The Syllabus for the Primary examination describes an outline to be “Provide a summary of
the important points.” Thus candidates were expected to briefly mention the fundamental
pharmacokinetic characteristics (eg highly lipid soluble, well absorbed from small intestine,
oral bioavailability of 60 - 90%, protein binding of 20 - 30%, volume of distribution, half life,
etc) and mode of action. This was poorly done and candidates’ answers often lacked
structure.
The question outlines the distribution of marks, being 25% for listing cardiovascular effects.
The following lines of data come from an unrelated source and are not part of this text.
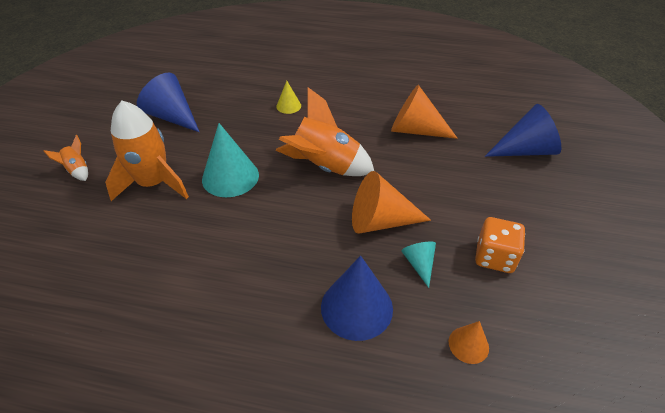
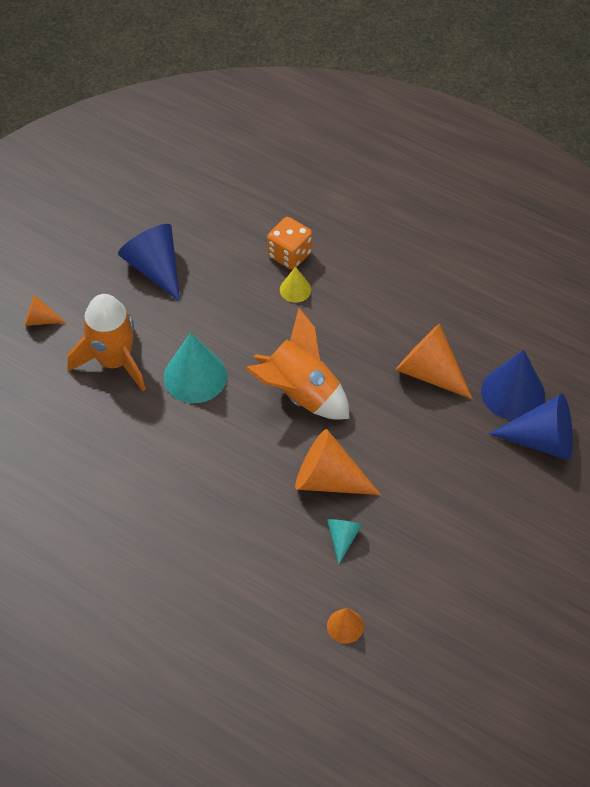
camera: 20 degrees right, 10 degrees up
orange rocket [44,135,88,181] -> orange cone [24,295,66,326]
blue cone [321,256,393,341] -> blue cone moved to [481,349,545,420]
orange dice [475,217,525,273] -> orange dice moved to [267,217,312,270]

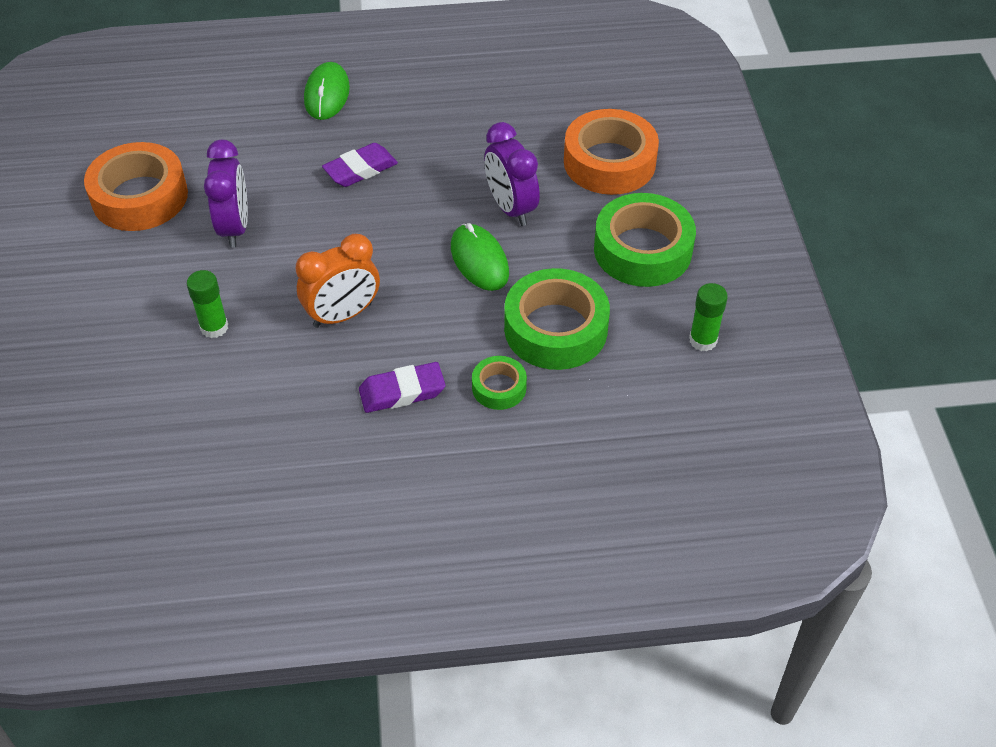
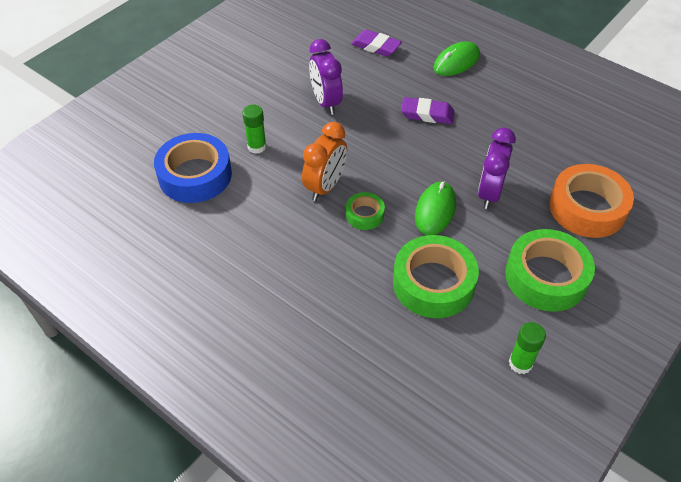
camera: 45 degrees right, 0 degrees up
orange tape [84,142,188,231] -> none
purple clock [204,140,248,248] -> purple clock turned 120 degrees clockwise [309,39,343,115]
orange clock [296,234,380,328] -> orange clock turned 75 degrees counterclockwise [302,122,347,201]
purple eraser [359,362,445,413] -> purple eraser moved to [351,30,402,57]
green tape [472,356,527,410] -> green tape moved to [346,192,385,230]
none -> blue tape [154,133,232,203]

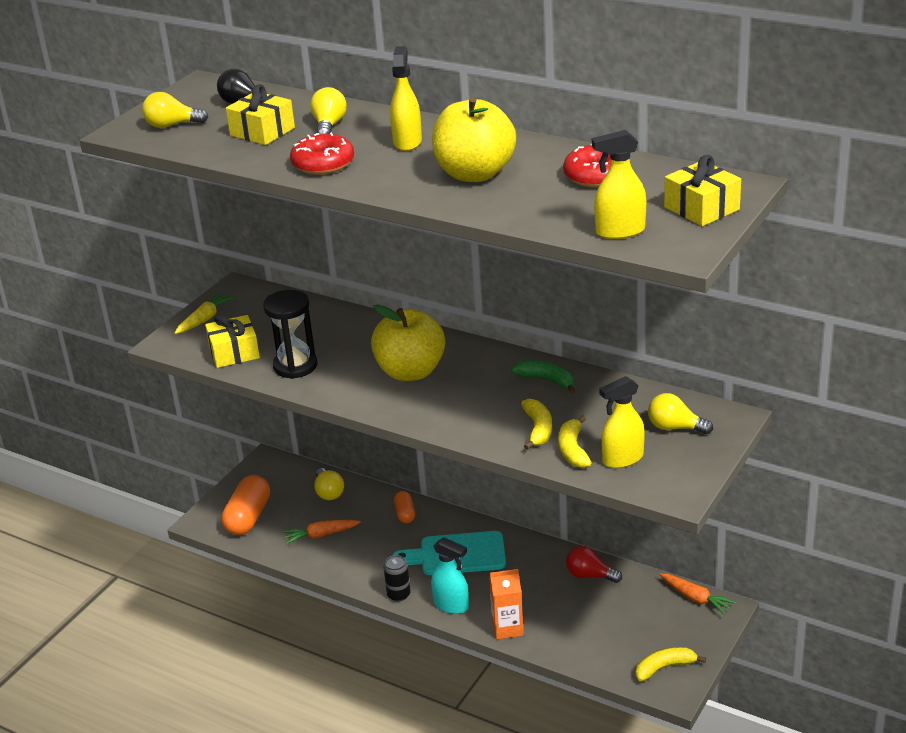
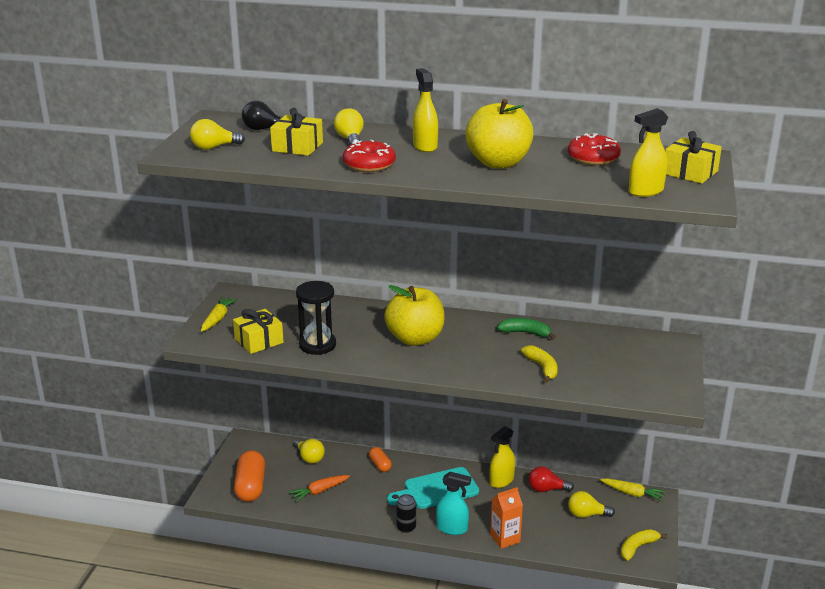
camera: 20 degrees left, 5 degrees down
yellow banana [558,415,592,468] -> none
yellow spray bottle [599,376,645,468] -> yellow spray bottle moved to [490,426,515,488]
yellow light bulb [648,393,713,434] -> yellow light bulb moved to [568,491,615,518]
orange carrot [659,573,736,615] -> yellow carrot [600,478,666,501]

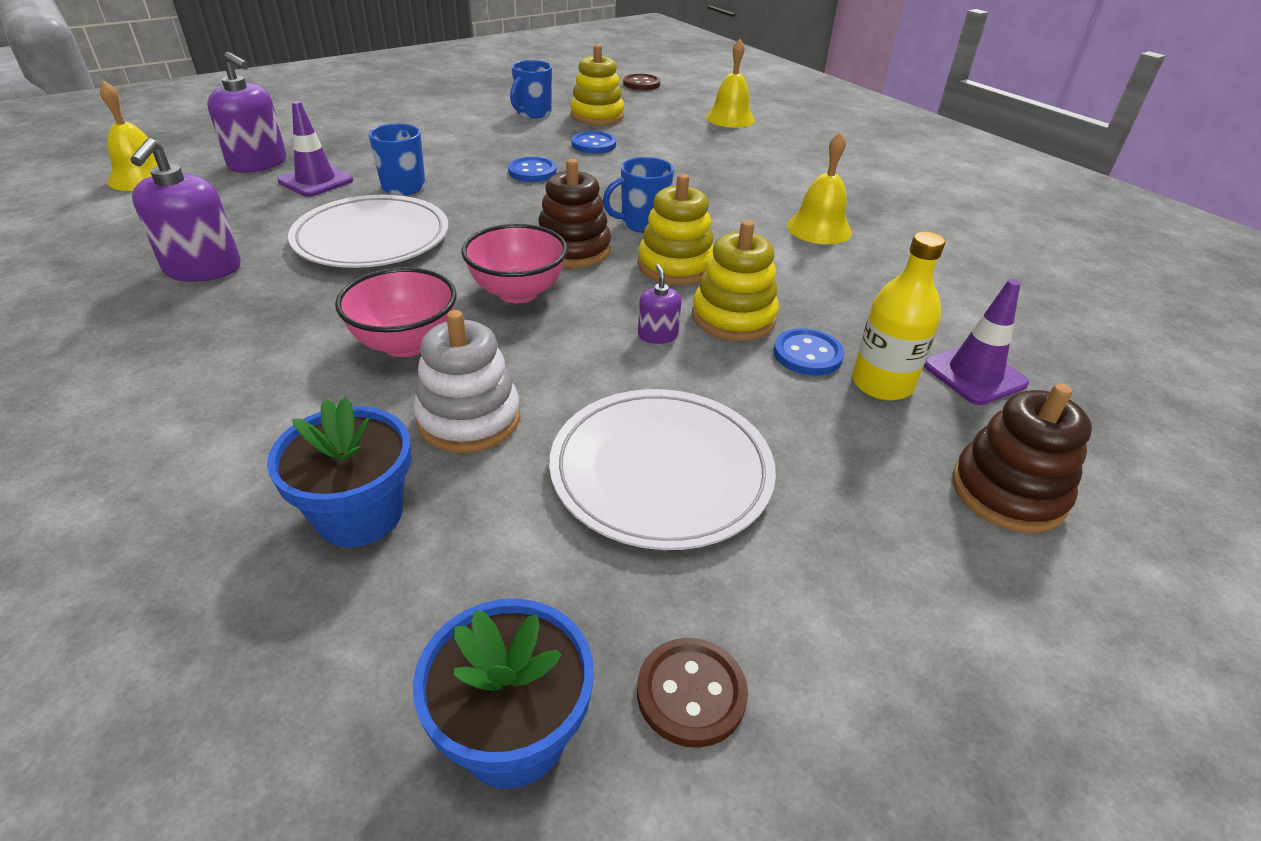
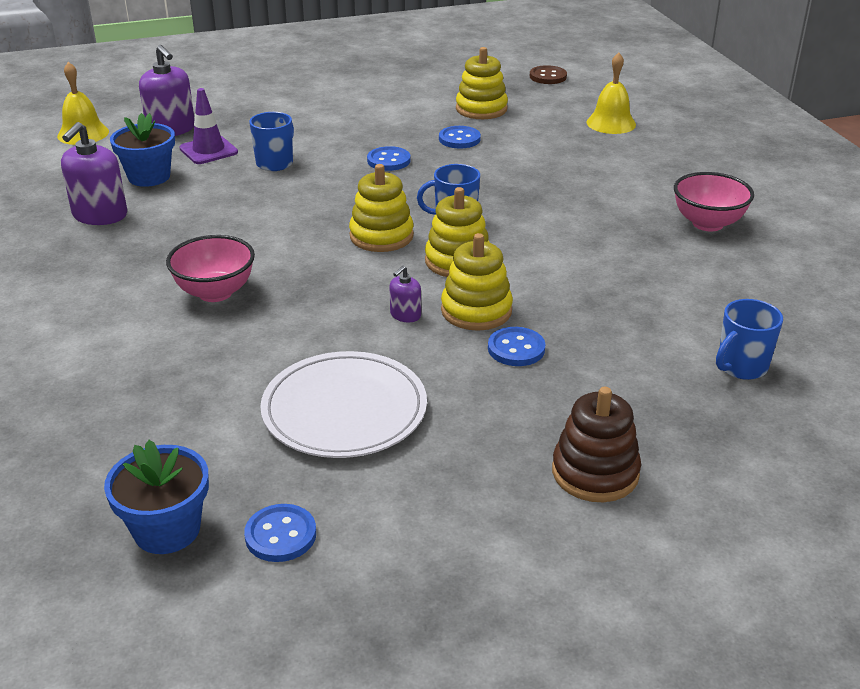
camera: 20 degrees right, 5 degrees down
blue flower pot [267,397,411,547] -> blue flower pot moved to [110,113,175,187]
white plate [288,195,448,268] -> none
white stacking toy [413,310,520,453] -> none
pink bowl [462,224,568,303] -> pink bowl moved to [674,172,754,231]
blue mug [510,60,552,119] -> blue mug moved to [716,299,783,380]
brown stacking toy [539,159,611,268] -> yellow stacking toy [349,164,414,252]
brown button [637,638,748,748] -> blue button [244,504,316,562]
purple soap dispenser [638,264,681,344] -> purple soap dispenser turned 150 degrees counterclockwise [390,266,421,322]
yellow bell [787,132,852,244] -> none
yellow bottle [852,232,945,401] -> none
purple traffic cone [924,279,1029,405] -> none

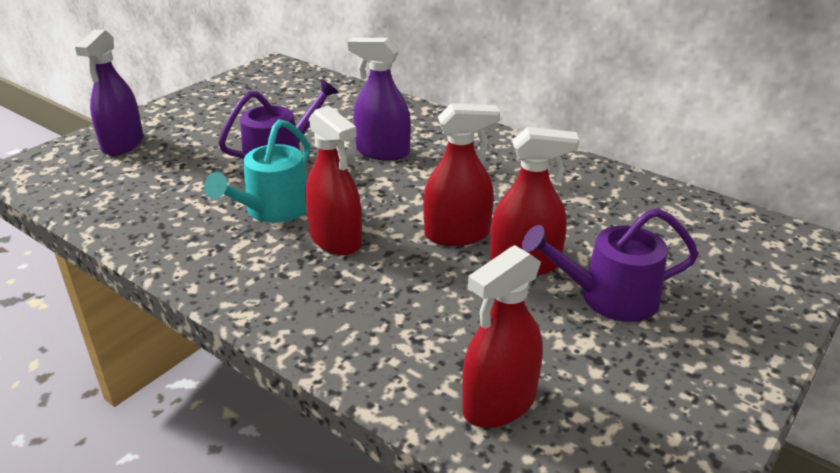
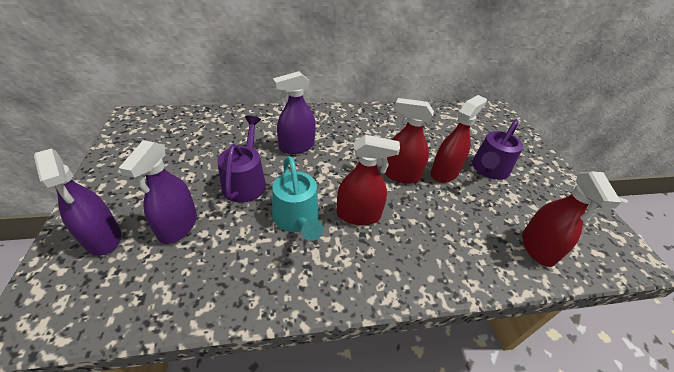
camera: 50 degrees left, 10 degrees up
red spray bottle [423,103,500,246] -> red spray bottle turned 105 degrees counterclockwise [384,98,434,184]
none -> purple spray bottle [119,140,197,244]

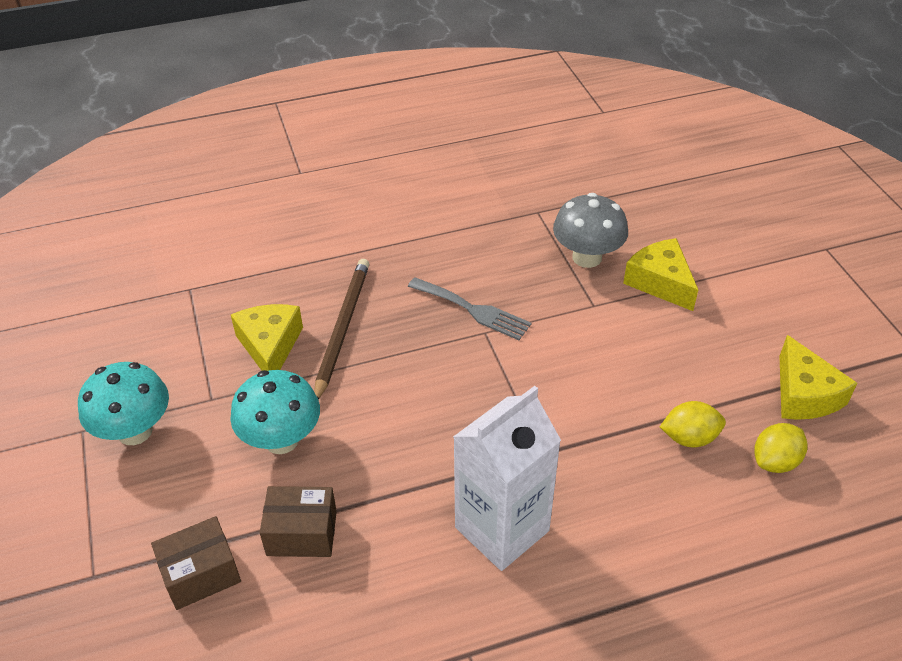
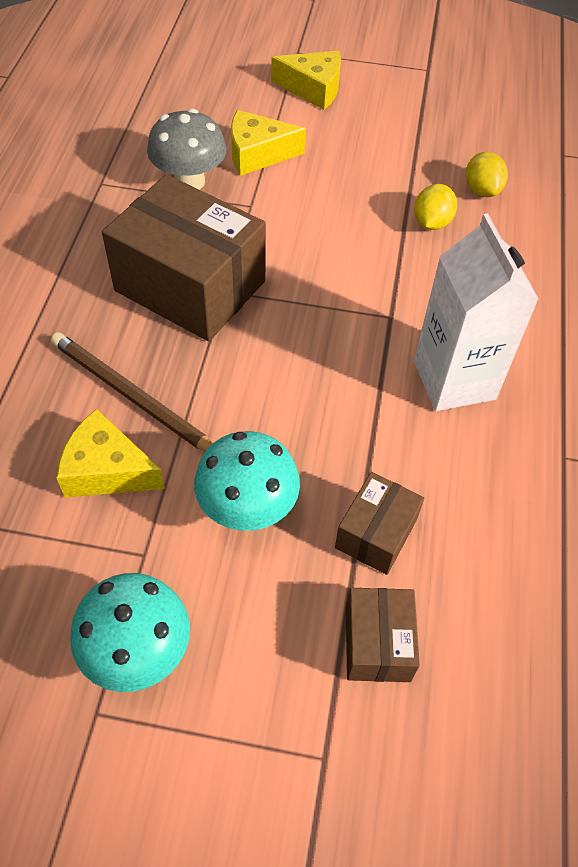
camera: 65 degrees left, 10 degrees up
grey fork [408,277,532,340] -> brown box [102,174,266,341]
yellow cheese [779,335,857,420] -> yellow cheese moved to [271,51,341,110]

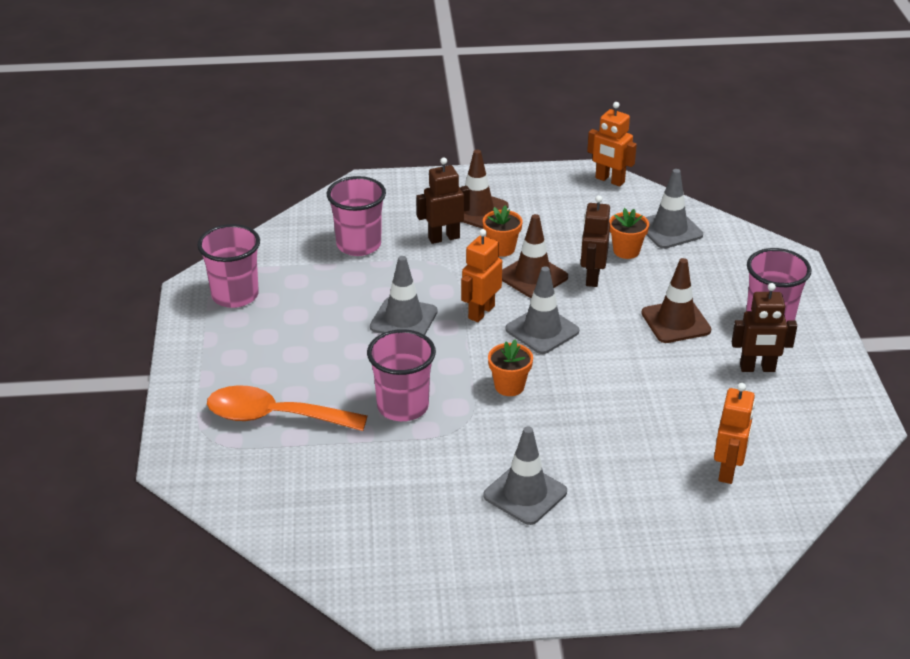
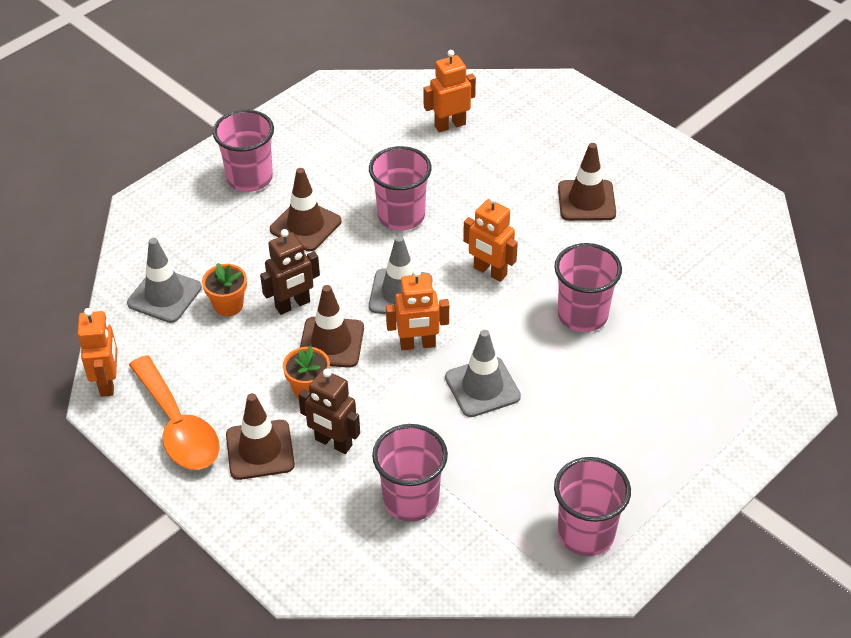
camera: 130 degrees left, 10 degrees up
orange spoon [207,385,367,431] -> orange spoon moved to [129,355,220,470]
grey traffic cone [483,426,567,525] -> brown traffic cone [558,143,616,221]
orange flower pot [488,339,533,396] -> orange robot [463,196,518,282]
brown robot [732,283,797,372] -> none
none -> pink cup [369,146,432,231]

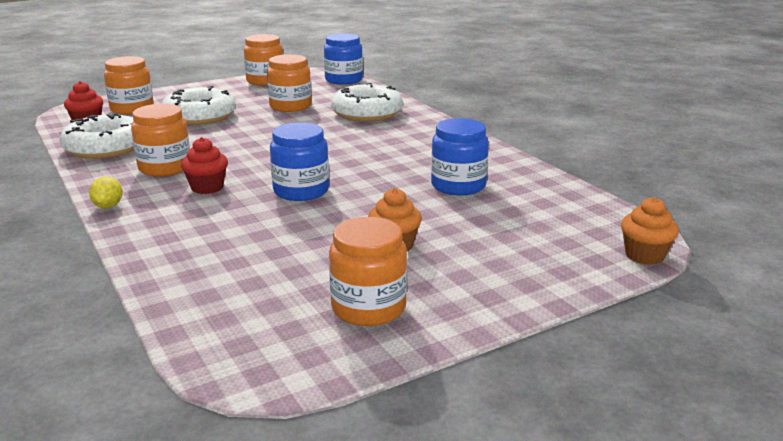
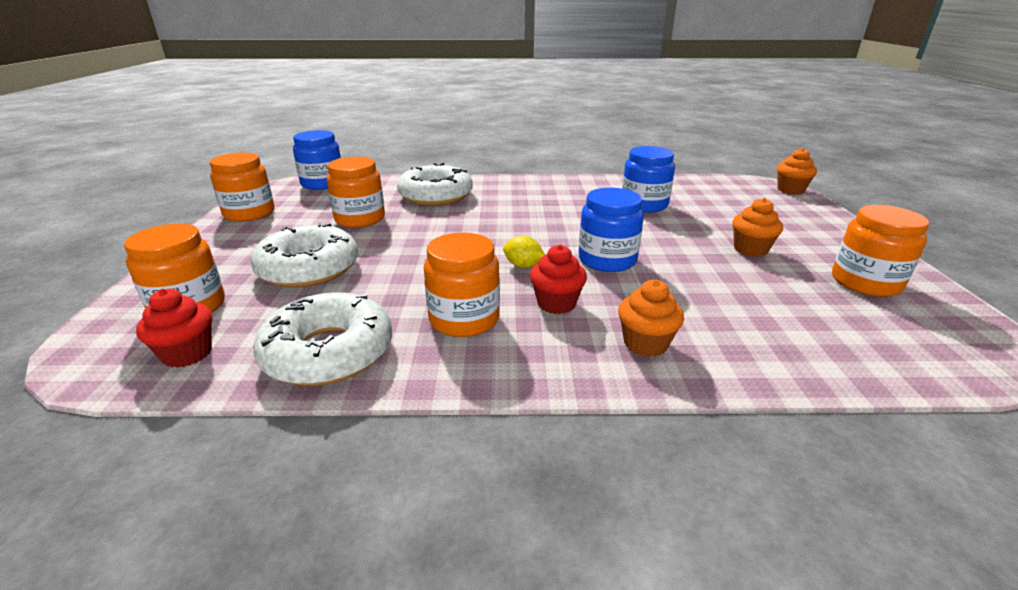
camera: 60 degrees left, 5 degrees up
yellow lemon [89,176,123,208] -> yellow lemon moved to [503,236,545,268]
none -> orange cupcake [618,280,684,357]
Thus candidates were expected to broadly list the important cardiovascular effects relating to
mechanical (eg increase intensity of myocardial contraction, direct venous and arteriolar
constriction, etc) and electrical ( increase phase 4 slope & automaticity, hyperpolarization,
shortening of atrial action potentials, decrease AV conduction velocity and prolong AV
refractory period, increase PR & QT intervals, dose and baseline autonomic activity
dependent actions, etc).
Syllabus – C2c 2a, b
Reference: Basic and Clinical Pharmacology, Katzung. 9TH Ed. Chapter 13 page 206
Goodman & Gilman's The Pharmacological Basis of Therapeutics
| Class | Antiarrhythmic |
| Chemistry | Cardiac glycoside |
| Routes of administration | Oral and IV; theoretically also IM |
| Absorption | Oral bioavailability 80% (some is secreted back into the gut lumen by P-glycoprotein, an enterocyte efflux pump) |
| Solubility | pKa = 7.15; basically insoluble in water. |
| Distribution | VOD=5.1–7.4 L/kg; 25% protein-bound |
| Target receptor | Digoxin inhibits Na+/K+ ATPase. |
| Metabolism | Hepatic metabolism accounts for only abut 16% of clearance |
| Elimination | Elimination is renal, as unchanged drug, and slow because of the large VOD. Half-life is about 36-44 hrs |
| Time course of action | Onset of effect is relatively rapid with IV infusion, or delayed by 2-3 hrs following oral loading. |
| Mechanism of action | By inhibiting Na+/K+ ATPase, digoxin increases intracellular sodium, which increases sodium-calcium exchange by the Na+/Ca2+ exchanger (INCX) during Phase 1 of the cardiac action potential. The resulting increase in intracellular calcium promotes inotropy. It also acts as a vagotonic agent, which slows conduction through the AV node, and decreases the duration of the action potential mainly by reducing the duration of Phase 2. The slope of Phase 4 is increased, promoting automaticity, but then automaticity is overall suppressed by the vagotonic effects. |
| Clinical effects | Bradycadia, AV block, prolonged PR interval, shortened QT interval, tachyarrhythmias (including VF and Vt which can be bidirectional), nausea, anorexia, depressed level of consciousness, and arterial vasoconstriction. Toxicity is exacerbated by hypokalemia |
| Single best reference for further information | FDA data sheet |
Worthley, L. I., and A. W. Holt. "Digoxin in the critically ill patient." Critical Care and Resuscitation 1.3 (1999): 252.